Challenge A:
List every web address beginning with "https://" that appears in the thread below, in the order they occur.
Challenge B:
Print, with no changes, the part of the thread below that begins with the words containing "Updated by SchoolGuy 7" and ends with "https though ;).".

Text passage:
Updated by crameleon 11 months ago

  • % Done changed from 30 to 40

Configured VLANs and ports on switches. Prepared MC-LAG for the one working node.

Actions #13

Updated by SchoolGuy 11 days ago

I think that the networking for both the Cobbler and the openSUSE Hosts can be identical. The tricky part is that ARC doesn't document what it needs itself, but the Actions themselves could, in theory, access any GitHub-related resource. All IP ranges can be found on the GitHub API and are IPv4 only, afaik.

Link: https://api.github.com/meta

Furthermore, to set up k3s, I would like the Hosts to be able to access https://get.k3s.io

Actions #14

Updated by crameleon 11 days ago

Requested firewall rules implemented via https://gitlab.infra.opensuse.org/infra/salt/-/merge_requests/2421. To add "packages" ranges and other apollo nodes soon.

Actions #15

Updated by SchoolGuy 10 days ago

Starting k3s is not possible currently because I forgot to add the fact that we need docker.io access to access the mirrored rancher images.

Actions #16

Updated by crameleon 10 days ago

Right, I also wondered about that but forgot. Will add shortly (and registry.o.o for future action images might be useful too whilst at it).

Actions #18

Updated by SchoolGuy 7 days ago

Either the MR didn't work as intended or the change didn't get deployed.

apollo01 (Cobbler GitHub Runner, K3S):~ # ping docker.io
PING docker.io(2600:1f18:2148:bc01:89b:94df:3759:2fb0 (2600:1f18:2148:bc01:89b:94df:3759:2fb0)) 56 data bytes
From 2a07:de40:b27e:1207::3 (2a07:de40:b27e:1207::3) icmp_seq=1 Destination unreachable: Administratively prohibited
Actions #19

Updated by crameleon 7 days ago

My bad, now it works -note though that with ping, while you will no longer get "administratively prohibited" from our firewall now, it might just get "stuck" because docker.io refuse echo packets - they do allow https though ;).

Actions #20

Updated by SchoolGuy 6 days ago

Apparently docker.io is just a redirect for other registries that are "hidden". On this page they describe all needed URLs to allow for Docker Desktop: https://docs.docker.com/desktop/setup/allow-list/

I do believe we have to whitelist the following URLs:

According to this article we will also need the following URLs: https://support.sonatype.com/hc/en-us/articles/115015442847-Whitelisting-Docker-Hub-Hosts-for-Firewalls-and-HTTP-Proxy-Servers

However, according to Docker Forums, we will run into issues with static whitelisting... - https://forums.docker.com/t/docker-registry-public-ip-addresses/10013/2

I don't believe hosting a proxy registry is a good idea since the effort to maintain this is quite large, IMHO. As our dear friends at Rancher don't build their stuff inside OBS (and it is not viable from an effort perspective to help them), the easiest option is to somehow broaden the scope of the firewall.

Given material:
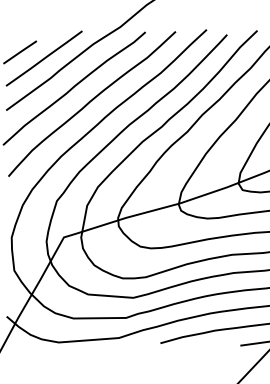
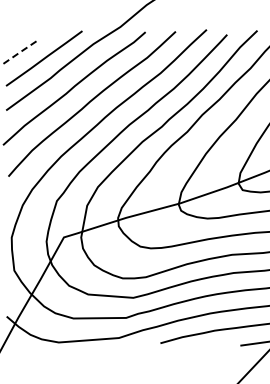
line at (20, 52): solid -> dashed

Task answer A:
https://api.github.com/meta
https://get.k3s.io
https://gitlab.infra.opensuse.org/infra/salt/-/merge_requests/2421
https://docs.docker.com/desktop/setup/allow-list/
https://support.sonatype.com/hc/en-us/articles/115015442847-Whitelisting-Docker-Hub-Hosts-for-Firewalls-and-HTTP-Proxy-Servers
https://forums.docker.com/t/docker-registry-public-ip-addresses/10013/2

Task answer B:
Updated by SchoolGuy 7 days ago

Either the MR didn't work as intended or the change didn't get deployed.

apollo01 (Cobbler GitHub Runner, K3S):~ # ping docker.io
PING docker.io(2600:1f18:2148:bc01:89b:94df:3759:2fb0 (2600:1f18:2148:bc01:89b:94df:3759:2fb0)) 56 data bytes
From 2a07:de40:b27e:1207::3 (2a07:de40:b27e:1207::3) icmp_seq=1 Destination unreachable: Administratively prohibited
Actions #19

Updated by crameleon 7 days ago

My bad, now it works -note though that with ping, while you will no longer get "administratively prohibited" from our firewall now, it might just get "stuck" because docker.io refuse echo packets - they do allow https though ;).